● Preguntas del material:
1. Reproduce literalmente el pasaje del texto sobre las epidemias en América que va de "Una de las instancias" a "personas del exterior.".
2. Prosigue el texto sobre las epidemias en América a partir de su última oración.

No se sabe a ciencia cierta cuánta gente murió en las décadas iniciales de la exploración y conquista de América. Actualmente se calcula que perdió la vida más de la mitad de la población nativa, tal vez decenas de millones, y el impacto social fue devastador, desde Alaska y las planicies de Norteamérica hasta lo más profundo de la Amazonía.
“Las enfermedades de los españoles prácticamente extinguieron a los taínos”.
—Del pasado al presente —
Hoy quedan muy pocos pueblos indígenas aislados, y gran parte de ellos ya han sido expuestos de alguna manera a varias de las enfermedades para las cuales hemos desarrollado defensas tras varias generaciones o tenemos vacunas muy efectivas, como el sarampión.
Una de las instancias más recientes se dio en territorio yanomani, en la frontera entre Brasil y Venezuela, en la década de 1950 y 1960. Sus poblaciones casi desaparecieron a causa de un brote de sarampión y otras enfermedades transmitidas durante el contacto con personas del exterior.

Entradas de datos guardadas

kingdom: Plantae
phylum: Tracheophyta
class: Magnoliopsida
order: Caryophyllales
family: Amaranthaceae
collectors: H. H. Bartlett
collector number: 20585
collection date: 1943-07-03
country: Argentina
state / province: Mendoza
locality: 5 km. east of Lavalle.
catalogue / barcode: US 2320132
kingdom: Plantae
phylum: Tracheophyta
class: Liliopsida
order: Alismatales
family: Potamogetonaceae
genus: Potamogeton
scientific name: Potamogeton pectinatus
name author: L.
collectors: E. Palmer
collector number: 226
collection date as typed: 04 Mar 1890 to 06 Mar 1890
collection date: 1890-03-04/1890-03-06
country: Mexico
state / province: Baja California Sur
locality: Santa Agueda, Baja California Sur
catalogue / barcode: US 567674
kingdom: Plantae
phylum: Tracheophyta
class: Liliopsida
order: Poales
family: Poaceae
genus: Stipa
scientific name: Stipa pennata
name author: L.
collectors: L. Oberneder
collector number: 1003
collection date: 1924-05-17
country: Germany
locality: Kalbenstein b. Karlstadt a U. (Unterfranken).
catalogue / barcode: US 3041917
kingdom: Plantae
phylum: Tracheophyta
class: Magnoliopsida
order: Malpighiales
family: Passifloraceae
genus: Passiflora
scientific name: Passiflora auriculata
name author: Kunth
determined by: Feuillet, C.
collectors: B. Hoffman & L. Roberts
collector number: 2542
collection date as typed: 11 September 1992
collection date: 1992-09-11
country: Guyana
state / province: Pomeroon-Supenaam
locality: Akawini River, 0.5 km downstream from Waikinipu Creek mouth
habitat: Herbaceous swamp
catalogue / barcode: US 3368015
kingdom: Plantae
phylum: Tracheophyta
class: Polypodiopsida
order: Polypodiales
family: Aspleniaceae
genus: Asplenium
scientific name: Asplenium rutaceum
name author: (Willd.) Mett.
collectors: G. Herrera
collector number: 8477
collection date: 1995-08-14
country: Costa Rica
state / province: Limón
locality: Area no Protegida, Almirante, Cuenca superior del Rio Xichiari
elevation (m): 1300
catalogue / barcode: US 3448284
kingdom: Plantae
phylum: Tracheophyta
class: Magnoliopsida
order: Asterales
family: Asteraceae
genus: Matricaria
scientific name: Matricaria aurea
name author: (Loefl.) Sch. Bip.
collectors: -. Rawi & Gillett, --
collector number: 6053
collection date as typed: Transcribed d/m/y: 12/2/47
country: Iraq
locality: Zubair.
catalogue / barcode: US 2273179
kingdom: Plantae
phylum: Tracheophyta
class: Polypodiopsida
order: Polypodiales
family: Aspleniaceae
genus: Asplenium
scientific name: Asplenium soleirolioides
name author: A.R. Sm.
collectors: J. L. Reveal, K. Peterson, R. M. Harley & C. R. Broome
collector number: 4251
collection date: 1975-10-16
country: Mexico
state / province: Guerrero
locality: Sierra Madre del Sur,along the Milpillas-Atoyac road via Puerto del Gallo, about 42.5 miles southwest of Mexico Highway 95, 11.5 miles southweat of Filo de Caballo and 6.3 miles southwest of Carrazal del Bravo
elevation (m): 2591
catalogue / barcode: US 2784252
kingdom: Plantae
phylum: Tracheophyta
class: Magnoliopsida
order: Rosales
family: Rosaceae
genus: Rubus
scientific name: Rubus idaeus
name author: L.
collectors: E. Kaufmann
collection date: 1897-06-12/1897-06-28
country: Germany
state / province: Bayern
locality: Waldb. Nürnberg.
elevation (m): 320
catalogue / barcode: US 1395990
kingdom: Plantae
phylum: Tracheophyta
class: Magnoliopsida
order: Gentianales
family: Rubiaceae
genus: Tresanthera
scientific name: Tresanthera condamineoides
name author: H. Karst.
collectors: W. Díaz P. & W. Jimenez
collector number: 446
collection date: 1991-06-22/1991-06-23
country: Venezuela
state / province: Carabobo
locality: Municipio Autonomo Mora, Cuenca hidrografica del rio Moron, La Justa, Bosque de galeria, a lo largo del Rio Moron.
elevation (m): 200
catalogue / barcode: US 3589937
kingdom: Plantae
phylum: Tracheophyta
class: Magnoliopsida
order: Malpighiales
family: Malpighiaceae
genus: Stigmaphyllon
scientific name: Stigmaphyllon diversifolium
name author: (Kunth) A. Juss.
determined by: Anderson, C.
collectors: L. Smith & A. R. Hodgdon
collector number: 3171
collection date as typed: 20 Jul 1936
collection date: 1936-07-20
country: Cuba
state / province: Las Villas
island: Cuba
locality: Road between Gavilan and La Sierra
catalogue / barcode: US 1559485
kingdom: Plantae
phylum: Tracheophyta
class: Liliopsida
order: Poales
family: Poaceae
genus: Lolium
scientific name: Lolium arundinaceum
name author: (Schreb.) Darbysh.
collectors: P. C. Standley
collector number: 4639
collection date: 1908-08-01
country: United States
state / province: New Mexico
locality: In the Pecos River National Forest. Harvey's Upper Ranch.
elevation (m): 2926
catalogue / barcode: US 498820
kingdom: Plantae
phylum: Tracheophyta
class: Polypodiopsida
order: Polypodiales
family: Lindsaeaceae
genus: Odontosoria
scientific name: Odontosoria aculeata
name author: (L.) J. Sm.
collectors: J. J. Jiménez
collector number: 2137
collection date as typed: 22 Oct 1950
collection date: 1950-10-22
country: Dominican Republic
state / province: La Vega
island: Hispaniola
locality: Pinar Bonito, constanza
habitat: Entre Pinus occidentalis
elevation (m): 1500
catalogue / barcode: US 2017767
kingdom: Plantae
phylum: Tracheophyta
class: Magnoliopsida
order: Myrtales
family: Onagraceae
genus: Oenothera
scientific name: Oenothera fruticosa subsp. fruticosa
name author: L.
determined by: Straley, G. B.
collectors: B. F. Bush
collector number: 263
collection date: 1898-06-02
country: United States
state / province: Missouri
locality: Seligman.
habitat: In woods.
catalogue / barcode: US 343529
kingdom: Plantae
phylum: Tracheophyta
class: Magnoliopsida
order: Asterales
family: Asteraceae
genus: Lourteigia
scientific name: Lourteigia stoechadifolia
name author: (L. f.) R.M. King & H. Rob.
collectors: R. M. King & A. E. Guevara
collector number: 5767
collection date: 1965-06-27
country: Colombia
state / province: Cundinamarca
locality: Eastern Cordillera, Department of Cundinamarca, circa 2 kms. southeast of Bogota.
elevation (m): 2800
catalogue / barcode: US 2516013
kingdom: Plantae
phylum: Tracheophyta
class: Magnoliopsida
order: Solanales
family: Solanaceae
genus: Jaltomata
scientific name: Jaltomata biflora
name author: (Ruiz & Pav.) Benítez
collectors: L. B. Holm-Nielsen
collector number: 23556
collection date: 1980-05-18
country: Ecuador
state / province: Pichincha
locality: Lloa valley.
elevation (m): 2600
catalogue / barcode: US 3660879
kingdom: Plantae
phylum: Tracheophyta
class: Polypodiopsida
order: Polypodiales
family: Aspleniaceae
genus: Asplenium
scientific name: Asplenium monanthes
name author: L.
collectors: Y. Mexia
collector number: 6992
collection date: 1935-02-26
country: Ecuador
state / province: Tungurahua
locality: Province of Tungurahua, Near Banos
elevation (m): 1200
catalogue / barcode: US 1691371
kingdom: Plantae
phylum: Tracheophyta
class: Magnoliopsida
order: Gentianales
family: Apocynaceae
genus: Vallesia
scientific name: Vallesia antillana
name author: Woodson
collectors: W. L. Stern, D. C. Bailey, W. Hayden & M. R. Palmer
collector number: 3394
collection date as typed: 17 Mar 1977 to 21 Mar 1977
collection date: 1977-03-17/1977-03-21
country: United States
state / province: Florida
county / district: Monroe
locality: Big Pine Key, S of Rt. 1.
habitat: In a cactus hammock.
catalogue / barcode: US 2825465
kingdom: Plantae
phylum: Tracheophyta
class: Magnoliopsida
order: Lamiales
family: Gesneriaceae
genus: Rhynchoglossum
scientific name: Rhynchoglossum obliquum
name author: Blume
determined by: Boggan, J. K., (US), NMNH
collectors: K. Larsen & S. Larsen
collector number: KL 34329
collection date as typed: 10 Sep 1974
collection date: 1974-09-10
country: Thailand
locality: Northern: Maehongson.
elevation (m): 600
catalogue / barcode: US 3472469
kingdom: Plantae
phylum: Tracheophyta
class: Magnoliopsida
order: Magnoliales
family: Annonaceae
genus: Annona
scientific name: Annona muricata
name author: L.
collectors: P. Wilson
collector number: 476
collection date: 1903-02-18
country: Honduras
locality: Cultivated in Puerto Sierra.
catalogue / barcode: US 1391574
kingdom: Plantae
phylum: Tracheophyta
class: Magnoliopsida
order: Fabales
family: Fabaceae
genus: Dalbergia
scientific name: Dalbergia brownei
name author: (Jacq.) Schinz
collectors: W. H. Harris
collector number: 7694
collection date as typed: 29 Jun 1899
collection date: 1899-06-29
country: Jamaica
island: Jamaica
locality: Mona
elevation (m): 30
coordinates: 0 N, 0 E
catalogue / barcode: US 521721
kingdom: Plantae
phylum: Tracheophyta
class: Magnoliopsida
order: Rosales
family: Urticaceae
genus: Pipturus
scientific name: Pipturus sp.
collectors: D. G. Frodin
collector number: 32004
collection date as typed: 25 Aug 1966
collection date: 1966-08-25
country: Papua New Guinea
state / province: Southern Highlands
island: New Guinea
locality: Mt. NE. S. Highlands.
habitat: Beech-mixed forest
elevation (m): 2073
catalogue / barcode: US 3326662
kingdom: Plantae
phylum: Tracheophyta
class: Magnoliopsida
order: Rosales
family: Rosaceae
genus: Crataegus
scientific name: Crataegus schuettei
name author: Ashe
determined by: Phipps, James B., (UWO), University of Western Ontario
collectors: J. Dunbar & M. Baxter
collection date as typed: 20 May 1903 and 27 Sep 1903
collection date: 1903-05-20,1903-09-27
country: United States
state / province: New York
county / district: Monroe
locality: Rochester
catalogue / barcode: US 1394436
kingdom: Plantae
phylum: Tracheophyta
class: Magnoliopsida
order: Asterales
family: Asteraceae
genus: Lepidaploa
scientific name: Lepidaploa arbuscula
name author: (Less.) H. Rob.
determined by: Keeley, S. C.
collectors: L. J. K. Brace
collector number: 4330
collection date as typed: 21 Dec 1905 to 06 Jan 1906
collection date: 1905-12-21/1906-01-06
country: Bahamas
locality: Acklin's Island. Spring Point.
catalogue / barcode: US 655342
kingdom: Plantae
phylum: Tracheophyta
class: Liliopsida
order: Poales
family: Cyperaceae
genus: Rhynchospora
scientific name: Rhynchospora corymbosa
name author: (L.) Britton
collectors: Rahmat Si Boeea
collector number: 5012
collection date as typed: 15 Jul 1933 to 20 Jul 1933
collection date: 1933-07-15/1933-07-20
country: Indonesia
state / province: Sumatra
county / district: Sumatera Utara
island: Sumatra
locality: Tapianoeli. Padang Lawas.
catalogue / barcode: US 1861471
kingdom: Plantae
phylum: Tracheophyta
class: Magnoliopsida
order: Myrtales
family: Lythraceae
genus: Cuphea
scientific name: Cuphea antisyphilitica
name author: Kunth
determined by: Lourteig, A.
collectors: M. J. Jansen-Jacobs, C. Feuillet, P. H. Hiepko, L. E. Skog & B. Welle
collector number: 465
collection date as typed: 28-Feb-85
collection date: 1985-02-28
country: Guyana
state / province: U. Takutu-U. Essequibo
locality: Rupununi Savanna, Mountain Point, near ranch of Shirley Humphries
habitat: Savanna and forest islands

● Tus respuestas escritas:
1.
Una de las instancias más recientes se dio en territorio yanomani, en la frontera entre Brasil y Venezuela, en la década de 1950 y 1960. Sus poblaciones casi desaparecieron a causa de un brote de sarampión y otras enfermedades transmitidas durante el contacto con personas del exterior.

2.
—Nuevas pandemias —
Si bien no se sabe con precisión con qué animal el COVID-19 dio el salto de especies al contagiar a una persona, ya se sabía del peligro que presenta el comer ‘carne de monte’ o tener como mascotas animales silvestres. El VIH, virus causante del sida, fue adquirido por contacto con monos; el ébola, una de las enfermedades más letales conocidas, también se originó en poblaciones animales, incluyendo monos y murciélagos.
Un descubrimiento relativamente nuevo es la facilidad con que el contagio puede suceder en la dirección opuesta. En el 2006, tres brotes de infecciones respiratorias diezmaron una población de chimpancés que estaban siendo estudiados por científicos en África.
Las autopsias revelaron que las infecciones fueron causadas por virus comunes entre humanos que nuestras defensas controlan y que apenas nos causan resfríos, pero eran totalmente nuevos para los chimpancés. Una década después se descubrió otra colonia de chimpancés con lepra, enfermedad nunca antes observada en esa especie, que habría sido transmitida por pobladores de la región.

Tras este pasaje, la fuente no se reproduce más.